Under the nose was last. Unlike the smooth, steady strokes on the rest of his face, lots of little scrapes happened so fast that he had to hold his nose out of the way with one finger of his other hand so that it didn’t get in the way of the razor. He rinsed his face, splashing up water with his hands and patting, and then we both paused and looked in the mirror to see what was there.
The reflection was all wrong. “Daddy, you don’t really look like that,” I said. He almost staggered, his knee bent as he looked at me with a smile as loud as a shout.
9
I could see in his face that I must have done something wonderfully good. But I flinched inside the same as I did when my mother came at me suddenly—bad, bad girl; any notion of what I’d done obliterated in the blizzard of her anger. I disappeared in the fog of the bathroom.
Years later he recounted
his
version of that story to me and said to me, with relief, that that was the moment when he knew I was going to be a
good
girl. It became clear to me, with the second or third telling, that he thought I had been being kind to him, in the opaque way of a child, telling a homely guy that he didn’t really look like that, that he really was the handsomest of all, and the mirror was wrong. I always thought, and still think, my father to be very handsome indeed; but that wasn’t what I’d meant at all.

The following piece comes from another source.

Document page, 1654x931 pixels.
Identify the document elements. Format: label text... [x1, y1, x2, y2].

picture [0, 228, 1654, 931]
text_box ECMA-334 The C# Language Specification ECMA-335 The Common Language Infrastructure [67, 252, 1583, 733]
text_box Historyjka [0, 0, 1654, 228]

He has a very asymmetrical face: his big nose slants markedly to the left, his lips likewise are off-center. So when you look at him in the mirror, he really does look a lot different in his reflection than in person because all the off-center things are reversed, creating a very different-looking image. I was making a factual observation, not weaving a kind fiction about his appearance in the mirror. Although I realized he’d misunderstood me, I kept quiet, feeling like a liar.
He repeated this story to me many times growing up. After the part where I say “Daddy, you don’t really look like that,” he says, with as much relief at a disaster narrowly skirted as pride in the achievement,
“That’s
when I knew you were going to be a good girl.” A “swell girl,” as his character Babe Gladwaller put it while he looks at his ten-year-old sister, Mattie, sleeping. Babe thinks about how short a time it is to be a child, to be ten; “all of a sudden little girls wear lipstick, all of a sudden little boys shave and smoke.” He wants her to “try to live up to the best that’s in you.”
If you give your word to people, let them know that they’re getting the word of the best. If you room with some dopey girl at college, try to make her less dopey. If you’re standing outside a theater and some old gal comes up selling gum, give her a buck if you’ve got a buck—but only if you can do it without patronizing her. . . . You’re a little girl, but you understand me. You’re going to be smart when you grow up. But if you can’t be smart and a swell girl, too, then I don’t want to see you grow up. Be a swell girl, Mat.
(“Last Day of the Last Furlough”)
I didn’t read these words until I was long grown up, but the message—if you can’t be smart and a
swell
girl, too, then I don’t want to see you grow up—was imprinted in the marrow of my bones. It became part of the curse whispered in my ear, my personal
Semper Fi,
do or die. Whatever happened, I wanted to be a swell girl.